How can we improve the M&E of CLTS?
How can we improve the M&E of CLTS?
June 13, 2014
If you asked a public health practitioner whether monitoring & evaluation is important, you’d likely get a strange look. Practicing M&E is intuitively a good idea. After all, it can keep us focused on our desired results, provides an opportunity for learning and improvement, and promotes accountability to our supporters, colleagues and community members. So it comes as no surprise that most CLTS actors consider M&E to be an important part of sustaining behavior change and scaling up CLTS activities (Venkataramanan, 2012).
Good M&E is driven by the quality and relevance of the data that we collect. This is common sense. But if you look a bit deeper, many current M&E methods for CLTS are neither standardized nor rigorously applied (Venkataramanan, 2012). And these two issues are problematic because they make it difficult for us to share, trust, and understand each other’s data and conclusions.
There are two challenges
Developing standardized approaches
1First, practicing standardized M&E means developing common definitions and indicators, harmonizing our information sharing systems, and using accepted tools that reflect good practice. This would be beneficial for comparing results, identifying trends and patterns, and seeing where the differences lie.
How do we do it?
An example of standardized M&E might be common indicators for a safe and accessible latrine. Safety may include factors such as a lock on the door, the availability of soap, or the presence of flies. Accessibility may include distance from the home and the number of users (i.e. shared vs private). How do your indicators compare with those of your partners?
For the Testing CLTS Approaches to Scalability project, we conducted a review of 115 ‘grey literature’ documents (non peer-reviewed publications) on CLTS and identified and categorized the indicators used for data collection and reporting (Venkataramanan, 2012). We identified 23 indicators and grouped them into 8 categories: costs, triggering and follow-up, access, ODF, sanitation/hygiene behavior, perceived impact, structural/institutional, and health outcomes. They could also be grouped into the levels of inputs, process, outputs and outcomes.
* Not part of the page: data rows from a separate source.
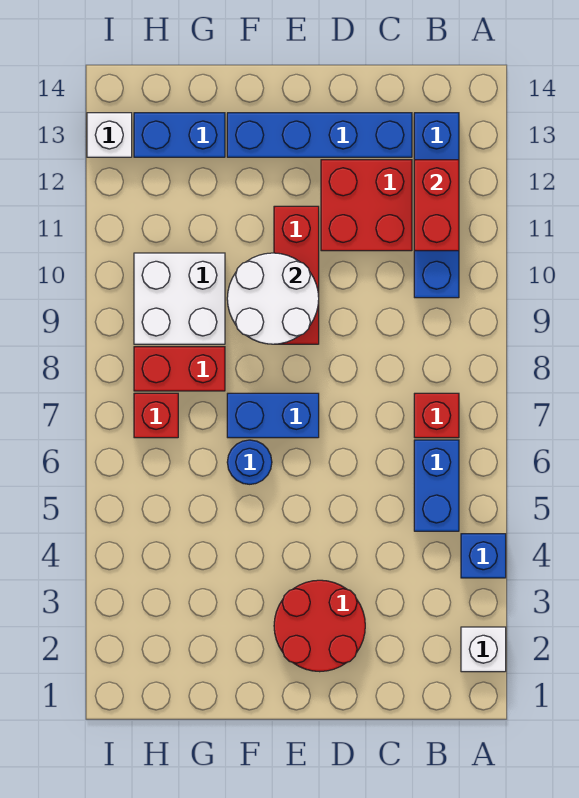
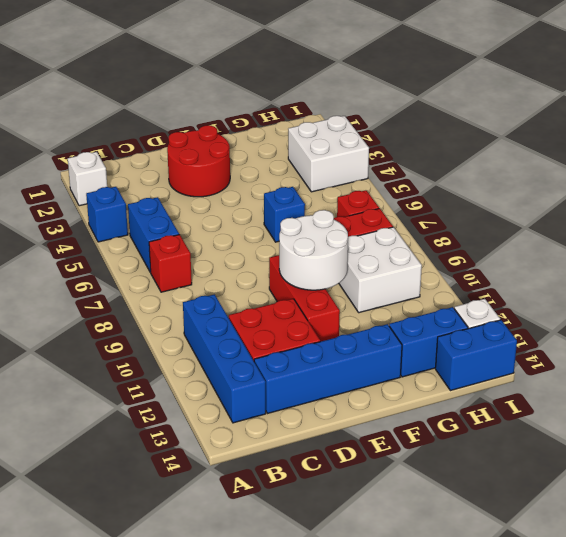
red 1x2 brick [414,160,459,251] -> none
blue 1x2 brick [227,393,319,438] -> blue 1x2 brick moved to [435,320,517,391]
blue 1x1 round brick [227,440,272,484] -> blue 1x1 brick [264,187,305,242]
none -> white 2x2 brick [288,116,369,192]

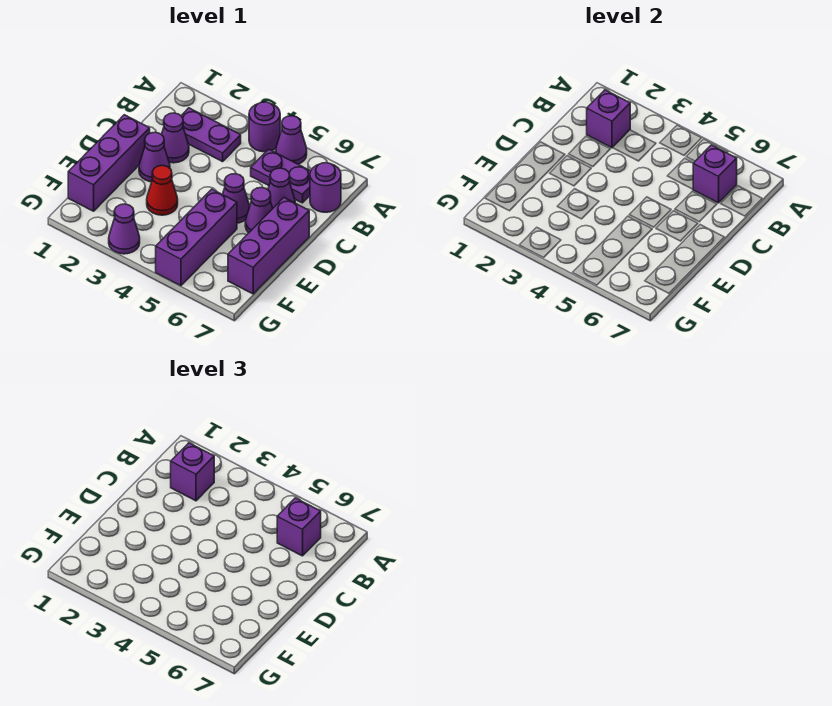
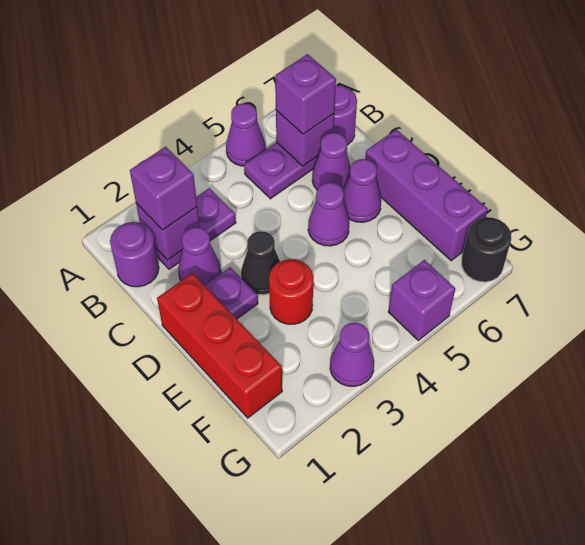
purple 1x1 round brick [249,102,280,152] -> purple 1x1 round brick moved to [110,222,159,287]
purple 1x3 brick [68,115,150,211] -> red 1x3 brick [157,273,282,418]
purple 1x1 cone [139,132,170,182] -> purple 1x1 plate [204,267,258,319]
none -> black 1x1 cone [241,231,280,295]
red 1x1 cone [147,166,178,215] -> red 1x1 round brick [269,259,313,324]
purple 1x3 brick [156,189,237,286] -> purple 1x1 brick [388,260,455,340]
none -> black 1x1 round brick [462,217,511,282]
However, we noticed a distinct gap in indicators measuring inputs or processes – only 3 of the 23 indicators related to these.
The only two indicators used consistently in the grey literature were the number of triggered communities and number of communities declared open-defecation free (ODF). But there was some inconsistency. For example, triggering-related indicators were referred to as process indicators in some documents and as output indicators in other documents. ODF indicators were considered to be output indicators in some documents, whereas other documents referred to them as outcome indicators.
Aggregated list of CLTS Indicators from grey literature
(Excerpted from Venkataramanan, 2012, p.8)
> Show / Hide the Indicator List
|Type of Indicator||Indicator||Category|
|Inputs||Program cost ($/person or $/household)||Costs|
|Process/Output||# of communities triggered||Triggering and Follow-up|
|Process/Output||# of follow-up visits till ODF achieved||Triggering and Follow-up|
|Output/Outcome||# of people with access to latrines in community||Access|
|Output/Outcome||# of people using latrines in community||Access|
|Output/Outcome||# of toilets : # of households in community||Access|
|Output/Outcome||# of communities declared ODF||ODF|
|Output/Outcome||# of people living in ODF environment||ODF|
|Output/Outcome||# of communities regularly monitoring ODF status||ODF|
|Output/Outcome||# of people washing hands at appropriate times||Sanitation/hygiene behavior|
|Output/Outcome||# of households disposing child feces in latrine||Sanitation/hygiene behavior|
|Output/Outcome||# of people aware of good sanitation/hygiene behavior||Sanitation/hygiene behavior|
|Output/Outcome||Spread of CLTS to neighboring communities||Perceived impact*|
|Output/Outcome||Individual sense of security from owning latrine||Perceived impact|
|Output/Outcome||Ability to defecate at any time of day||Perceived impact|
|Output/Outcome||Reported odor level in community||Perceived impact|
|Output/Outcome||Reported presence of flies in community||Perceived impact|
|Output/Outcome||# of people trained in CLTS||Structural/ Institutional|
|Output/Outcome||Local government expenditure on sanitation||Structural/ Institutional|
|Output/Outcome||# of communities with sanitation committees||Structural/ Institutional|
|Output/Outcome||CLTS incorporated into District Action Plan||Structural/ Institutional|
|Output/Outcome||# of cases of diarrheal disease||Health outcomes|
|Output/Outcome||Household health expenditure on diarrheal disease||Health outcomes|
|*Perceived impact is a qualitative indicator|
Being more rigorous
2Second, we also need to strengthen the rigor of the tools and practices we use to collect, analyze and share that data. This will improve the quality and the relevance of our data, and allow us to draw logical and sound conclusions and ideas for program improvement.
How do we do it?
Examples of rigorous M&E practices include well-designed surveys, checklists for improving data quality and reliability, the frequency of data collection at regular and appropriate intervals, and utilizing practices that eliminate bias and conflict of interest.